Back in 1998, “inadequate discovery of fact or inadequate investigation” was the fifth most common cause of a claim when we looked at the top five reasons a claim was made against a lawyer. Since then the claims cause of “inadequate investigation” has climbed steadily upwards to the number one spot: By 2014, this category of errors had more than doubled in frequency. Moreover, claims resulting from inadequate investigation or discovery of facts also increased proportionately in terms of all LAWPRO claims, rising to 22 per cent of errors reported from eight per cent.

Why this significant increase in this type of error? Perhaps it is a symptom of “BlackBerry legal advice:” Quick questions, and answers without context exchanged between people in a rush. These claims go to the very core of what lawyers are supposed to do for their clients – give legal advice – and basically involve the lawyer not taking extra time or thought to dig deeper and ask appropriate questions on the matter.

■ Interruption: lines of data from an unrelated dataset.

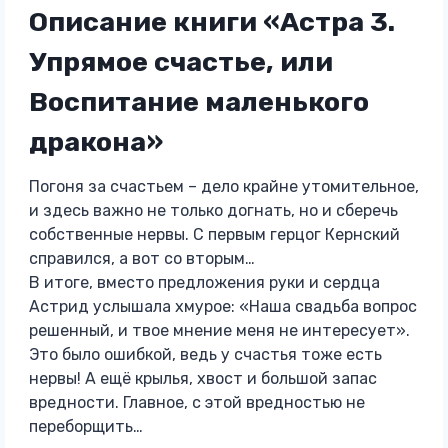
Описание книги «Астра 3.
Упрямое счастье, или
Воспитание маленького
дракона»
Погоня за счастьем – дело крайне утомительное,
и здесь важно не только догнать, но и сберечь
собственные нервы. С первым герцог Кернский
справился, а вот со вторым…
В итоге, вместо предложения руки и сердца
Астрид услышала хмурое: «Наша свадьба вопрос
решенный, и твое мнение меня не интересует».
Это было ошибкой, ведь у счастья тоже есть
нервы! А ещё крылья, хвост и большой запас
вредности. Главное, с этой вредностью не
переборщить…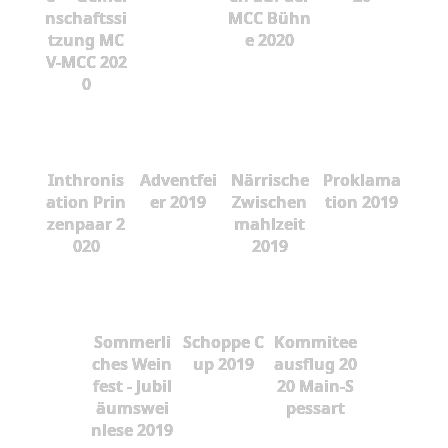
nschaftssi
MCC Bühn
tzung MC
e 2020
V-MCC 202
0
Inthronis
Adventfei
Närrische
Proklama
ation Prin
er 2019
Zwischen
tion 2019
zenpaar 2
mahlzeit
020
2019
Sommerli
Schoppe C
Kommitee
ches Wein
up 2019
ausflug 20
fest - Jubil
20 Main-S
äumswei
pessart
nlese 2019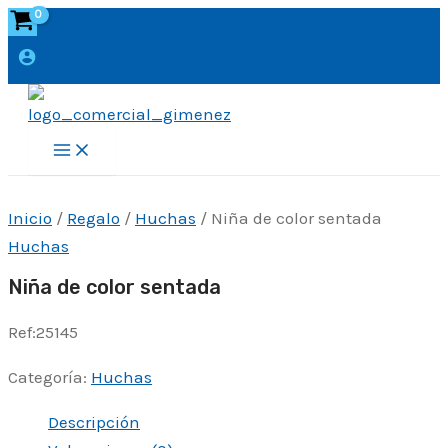
Ir
al
contenido
Main
Menu
Inicio
/
Regalo
/
Huchas
/ Niña de color sentada
Huchas
Niña de color sentada
Ref:25145
Categoría:
Huchas
Descripción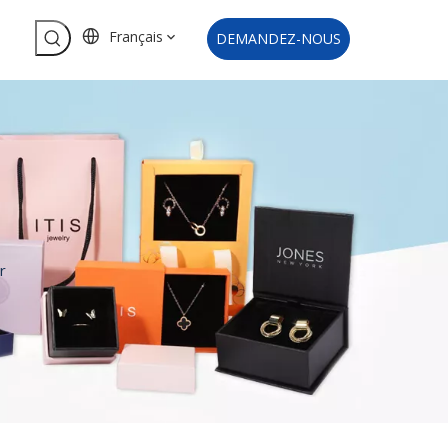
Français
DEMANDEZ-NOUS
r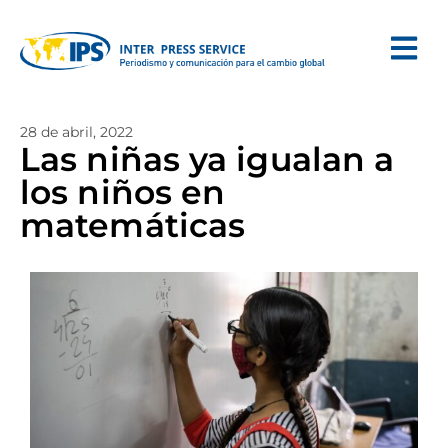
28 de abril, 2022
Las niñas ya igualan a
los niños en
matemáticas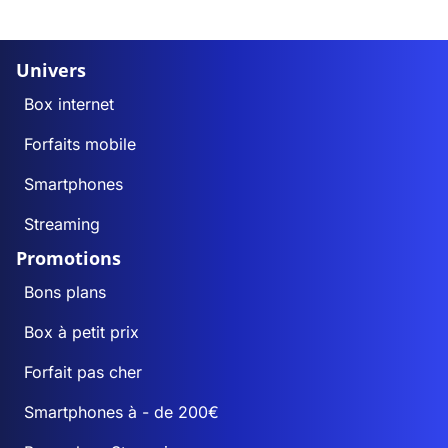
Univers
Box internet
Forfaits mobile
Smartphones
Streaming
Promotions
Bons plans
Box à petit prix
Forfait pas cher
Smartphones à - de 200€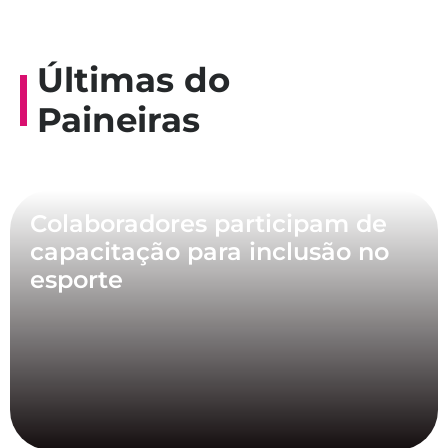
Últimas do
Paineiras
Colaboradores participam de
capacitação para inclusão no
esporte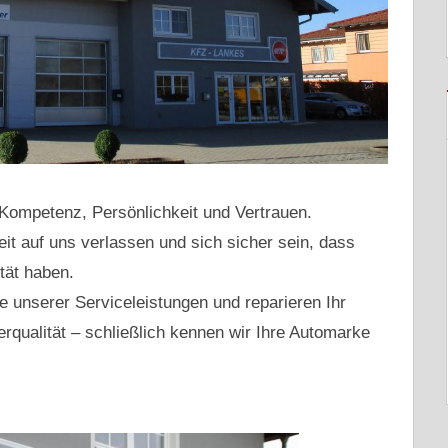
Kompetenz, Persönlichkeit und Vertrauen.
eit auf uns verlassen und sich sicher sein, dass
tät haben.
e unserer Serviceleistungen und reparieren Ihr
rqualität – s
chließlich kennen wir Ihre Automarke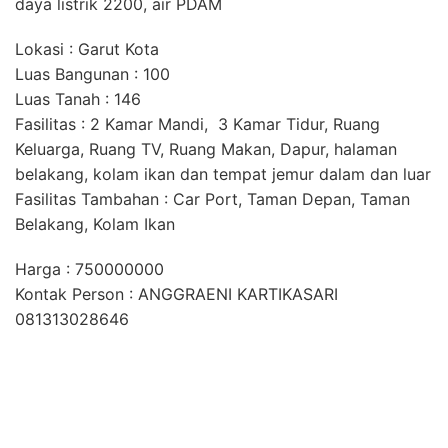
daya listrik 2200, air PDAM
Lokasi : Garut Kota
Luas Bangunan : 100
Luas Tanah : 146
Fasilitas : 2 Kamar Mandi, 3 Kamar Tidur, Ruang
Keluarga, Ruang TV, Ruang Makan, Dapur, halaman
belakang, kolam ikan dan tempat jemur dalam dan luar
Fasilitas Tambahan : Car Port, Taman Depan, Taman
Belakang, Kolam Ikan
Harga : 750000000
Kontak Person : ANGGRAENI KARTIKASARI
081313028646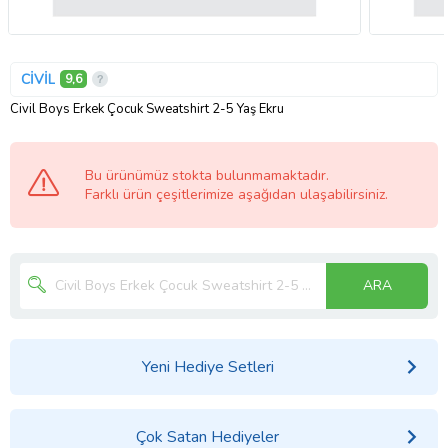
CİVİL
9,6
Civil Boys Erkek Çocuk Sweatshirt 2-5 Yaş Ekru
Bu ürünümüz stokta bulunmamaktadır.
Farklı ürün çeşitlerimize aşağıdan ulaşabilirsiniz.
ARA
Yeni Hediye Setleri
Çok Satan Hediyeler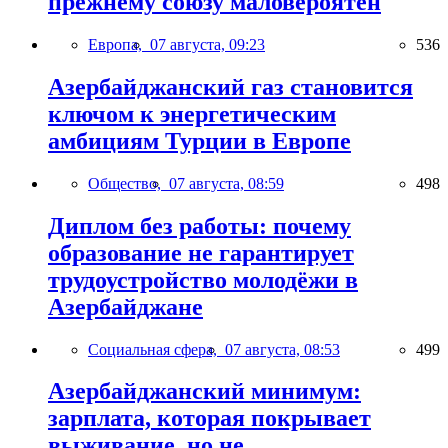
прежнему союзу маловероятен
Европа,
07 августа, 09:23
536
Азербайджанский газ становится
ключом к энергетическим
амбициям Турции в Европе
Общество,
07 августа, 08:59
498
Диплом без работы: почему
образование не гарантирует
трудоустройство молодёжи в
Азербайджане
Социальная сфера,
07 августа, 08:53
499
Азербайджанский минимум:
зарплата, которая покрывает
выживание, но не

Inadequate Investigation claims in real estate

The economic realities of real estate practice – the pressure to reduce fees in the face of increased competition – may be one factor prompting real estate lawyers to take on more files and spend less time on each file. Examples of failing to do adequate investigation in a real estate deal include:

  • not delving into the client’s long-term plans for the property, and then failing to follow up on appropriate zoning or bylaw searches to ensure the client can use the property as intended;
  • not ensuring that the client has capacity or is not under undue influence when transferring property;
  • misreading a survey, search or reference plan;failing to review a condo status certificate and bring deficiencies to the client’s attention;
  • on a condominium purchase, failing to ensure that the parking space and locker specified in the agreement of purchase and sale are actually for sale and that the legal description of both units is correct;
  • not doing a title search on a commercial lease; and
  • giving an undertaking to discharge a mortgage as vendor’s solicitor, but failing to carefully review and ensure the accurate scope of the discharge statement – in particular, failing to ensure that the statement reflects all sources or types of indebtedness owing by the vendor to the lender that are secured by the mortgage.

To avoid these claims, take the time to read between the lines so you can identify all appropriate issues and concerns. Ask yourself: What does the client really want? Does everything add up? Are there any issues or concerns that should be highlighted for the client? If something doesn’t add up – dig deeper.